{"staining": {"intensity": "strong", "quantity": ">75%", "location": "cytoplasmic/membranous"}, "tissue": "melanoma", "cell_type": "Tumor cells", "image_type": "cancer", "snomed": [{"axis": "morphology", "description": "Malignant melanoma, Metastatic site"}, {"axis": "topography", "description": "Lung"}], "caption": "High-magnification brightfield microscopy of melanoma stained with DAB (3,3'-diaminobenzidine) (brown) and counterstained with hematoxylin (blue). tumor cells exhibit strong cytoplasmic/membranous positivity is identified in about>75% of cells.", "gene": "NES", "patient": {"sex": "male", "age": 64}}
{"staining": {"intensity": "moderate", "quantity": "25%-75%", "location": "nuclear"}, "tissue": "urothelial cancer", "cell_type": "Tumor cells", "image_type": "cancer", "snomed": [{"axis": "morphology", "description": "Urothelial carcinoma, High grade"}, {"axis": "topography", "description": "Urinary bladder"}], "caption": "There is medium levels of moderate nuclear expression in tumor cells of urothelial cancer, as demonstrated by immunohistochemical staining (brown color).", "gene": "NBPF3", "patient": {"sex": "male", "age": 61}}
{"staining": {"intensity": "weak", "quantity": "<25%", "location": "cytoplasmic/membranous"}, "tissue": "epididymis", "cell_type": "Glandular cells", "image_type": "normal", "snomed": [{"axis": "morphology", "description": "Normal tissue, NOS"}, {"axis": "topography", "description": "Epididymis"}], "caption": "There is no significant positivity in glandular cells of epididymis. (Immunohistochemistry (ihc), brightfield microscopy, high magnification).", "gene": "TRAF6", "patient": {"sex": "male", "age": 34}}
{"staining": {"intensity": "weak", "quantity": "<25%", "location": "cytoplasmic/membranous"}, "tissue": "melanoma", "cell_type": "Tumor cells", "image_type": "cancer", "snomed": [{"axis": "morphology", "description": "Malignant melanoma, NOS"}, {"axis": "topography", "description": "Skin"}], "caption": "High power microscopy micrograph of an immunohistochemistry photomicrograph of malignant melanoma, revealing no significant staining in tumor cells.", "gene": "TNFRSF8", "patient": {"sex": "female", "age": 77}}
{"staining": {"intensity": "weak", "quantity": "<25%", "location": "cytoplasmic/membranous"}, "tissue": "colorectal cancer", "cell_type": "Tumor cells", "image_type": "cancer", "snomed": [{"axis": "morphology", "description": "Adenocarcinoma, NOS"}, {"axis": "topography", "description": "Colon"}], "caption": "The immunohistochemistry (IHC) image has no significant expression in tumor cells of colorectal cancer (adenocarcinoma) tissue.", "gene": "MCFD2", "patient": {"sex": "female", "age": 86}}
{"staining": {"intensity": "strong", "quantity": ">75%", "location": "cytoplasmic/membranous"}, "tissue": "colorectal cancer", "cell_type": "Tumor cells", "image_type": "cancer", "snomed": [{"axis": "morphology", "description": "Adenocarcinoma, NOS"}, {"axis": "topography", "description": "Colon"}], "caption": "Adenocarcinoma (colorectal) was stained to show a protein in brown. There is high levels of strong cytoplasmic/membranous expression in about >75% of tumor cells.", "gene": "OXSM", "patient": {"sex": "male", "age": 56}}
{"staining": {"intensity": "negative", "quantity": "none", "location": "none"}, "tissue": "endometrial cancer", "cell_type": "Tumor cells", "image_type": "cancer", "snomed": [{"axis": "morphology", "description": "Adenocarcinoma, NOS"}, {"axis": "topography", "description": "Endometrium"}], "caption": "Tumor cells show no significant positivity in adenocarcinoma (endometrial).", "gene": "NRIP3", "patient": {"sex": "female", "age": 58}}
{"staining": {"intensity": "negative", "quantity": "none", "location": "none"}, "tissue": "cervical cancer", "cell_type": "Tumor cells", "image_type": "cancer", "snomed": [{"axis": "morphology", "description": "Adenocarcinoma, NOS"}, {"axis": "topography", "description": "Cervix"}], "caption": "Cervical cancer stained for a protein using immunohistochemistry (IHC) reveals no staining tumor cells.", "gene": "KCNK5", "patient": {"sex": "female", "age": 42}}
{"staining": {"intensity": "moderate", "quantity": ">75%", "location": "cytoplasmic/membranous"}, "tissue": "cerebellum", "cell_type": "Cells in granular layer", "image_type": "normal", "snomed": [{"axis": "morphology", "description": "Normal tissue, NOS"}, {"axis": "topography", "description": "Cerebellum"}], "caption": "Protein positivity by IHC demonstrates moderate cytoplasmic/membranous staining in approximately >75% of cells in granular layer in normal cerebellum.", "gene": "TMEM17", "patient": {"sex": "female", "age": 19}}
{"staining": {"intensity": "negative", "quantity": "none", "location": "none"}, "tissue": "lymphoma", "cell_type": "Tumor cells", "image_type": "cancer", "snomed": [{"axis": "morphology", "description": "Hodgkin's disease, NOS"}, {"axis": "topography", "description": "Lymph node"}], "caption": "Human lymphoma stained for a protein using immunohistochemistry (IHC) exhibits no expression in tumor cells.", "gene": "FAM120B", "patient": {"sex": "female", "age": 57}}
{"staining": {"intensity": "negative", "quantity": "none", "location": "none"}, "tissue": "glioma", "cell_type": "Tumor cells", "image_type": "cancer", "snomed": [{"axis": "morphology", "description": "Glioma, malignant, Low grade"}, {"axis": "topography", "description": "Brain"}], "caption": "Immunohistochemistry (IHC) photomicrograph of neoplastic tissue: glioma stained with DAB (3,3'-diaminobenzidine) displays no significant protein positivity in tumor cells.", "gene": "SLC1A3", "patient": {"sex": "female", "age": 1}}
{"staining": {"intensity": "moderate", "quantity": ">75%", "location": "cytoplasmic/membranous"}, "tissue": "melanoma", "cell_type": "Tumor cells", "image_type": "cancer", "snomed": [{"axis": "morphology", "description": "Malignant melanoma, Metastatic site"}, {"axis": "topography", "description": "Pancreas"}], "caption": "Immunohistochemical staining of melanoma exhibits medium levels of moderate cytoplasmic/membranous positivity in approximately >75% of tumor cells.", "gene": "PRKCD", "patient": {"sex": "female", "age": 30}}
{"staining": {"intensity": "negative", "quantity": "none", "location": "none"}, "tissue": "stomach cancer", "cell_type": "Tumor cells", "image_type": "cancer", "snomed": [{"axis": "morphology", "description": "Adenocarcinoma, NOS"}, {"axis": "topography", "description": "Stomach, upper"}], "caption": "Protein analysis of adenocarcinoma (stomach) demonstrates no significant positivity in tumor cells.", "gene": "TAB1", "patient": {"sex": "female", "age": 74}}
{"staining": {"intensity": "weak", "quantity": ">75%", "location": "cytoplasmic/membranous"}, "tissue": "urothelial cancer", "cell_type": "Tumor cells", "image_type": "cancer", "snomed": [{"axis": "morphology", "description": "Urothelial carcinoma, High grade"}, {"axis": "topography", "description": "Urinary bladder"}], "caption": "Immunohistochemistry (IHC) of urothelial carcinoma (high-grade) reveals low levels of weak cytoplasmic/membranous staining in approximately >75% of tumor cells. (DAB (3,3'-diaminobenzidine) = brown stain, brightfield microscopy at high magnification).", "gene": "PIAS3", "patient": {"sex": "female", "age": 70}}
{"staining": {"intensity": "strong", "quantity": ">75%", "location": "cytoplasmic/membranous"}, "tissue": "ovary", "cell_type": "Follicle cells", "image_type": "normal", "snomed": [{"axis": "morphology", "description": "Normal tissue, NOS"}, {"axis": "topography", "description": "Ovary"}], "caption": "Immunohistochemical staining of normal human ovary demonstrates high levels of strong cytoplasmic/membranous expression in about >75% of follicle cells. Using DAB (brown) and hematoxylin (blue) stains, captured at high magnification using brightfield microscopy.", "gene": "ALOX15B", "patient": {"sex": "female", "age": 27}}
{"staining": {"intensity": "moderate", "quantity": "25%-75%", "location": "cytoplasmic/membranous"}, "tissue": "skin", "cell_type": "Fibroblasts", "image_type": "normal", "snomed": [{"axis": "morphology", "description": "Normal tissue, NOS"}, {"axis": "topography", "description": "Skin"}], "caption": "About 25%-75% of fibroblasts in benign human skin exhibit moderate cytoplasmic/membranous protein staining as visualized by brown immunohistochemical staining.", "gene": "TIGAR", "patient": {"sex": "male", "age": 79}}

* [THE PROBLEM] Scan the entries above for the line containing "(colorectal) was stained", and copy it and all lines after it exactly, down to and including the line containing "cells show no".

* [OUTPUT FOR THIS EXERCISE]
{"staining": {"intensity": "strong", "quantity": ">75%", "location": "cytoplasmic/membranous"}, "tissue": "colorectal cancer", "cell_type": "Tumor cells", "image_type": "cancer", "snomed": [{"axis": "morphology", "description": "Adenocarcinoma, NOS"}, {"axis": "topography", "description": "Colon"}], "caption": "Adenocarcinoma (colorectal) was stained to show a protein in brown. There is high levels of strong cytoplasmic/membranous expression in about >75% of tumor cells.", "gene": "OXSM", "patient": {"sex": "male", "age": 56}}
{"staining": {"intensity": "negative", "quantity": "none", "location": "none"}, "tissue": "endometrial cancer", "cell_type": "Tumor cells", "image_type": "cancer", "snomed": [{"axis": "morphology", "description": "Adenocarcinoma, NOS"}, {"axis": "topography", "description": "Endometrium"}], "caption": "Tumor cells show no significant positivity in adenocarcinoma (endometrial).", "gene": "NRIP3", "patient": {"sex": "female", "age": 58}}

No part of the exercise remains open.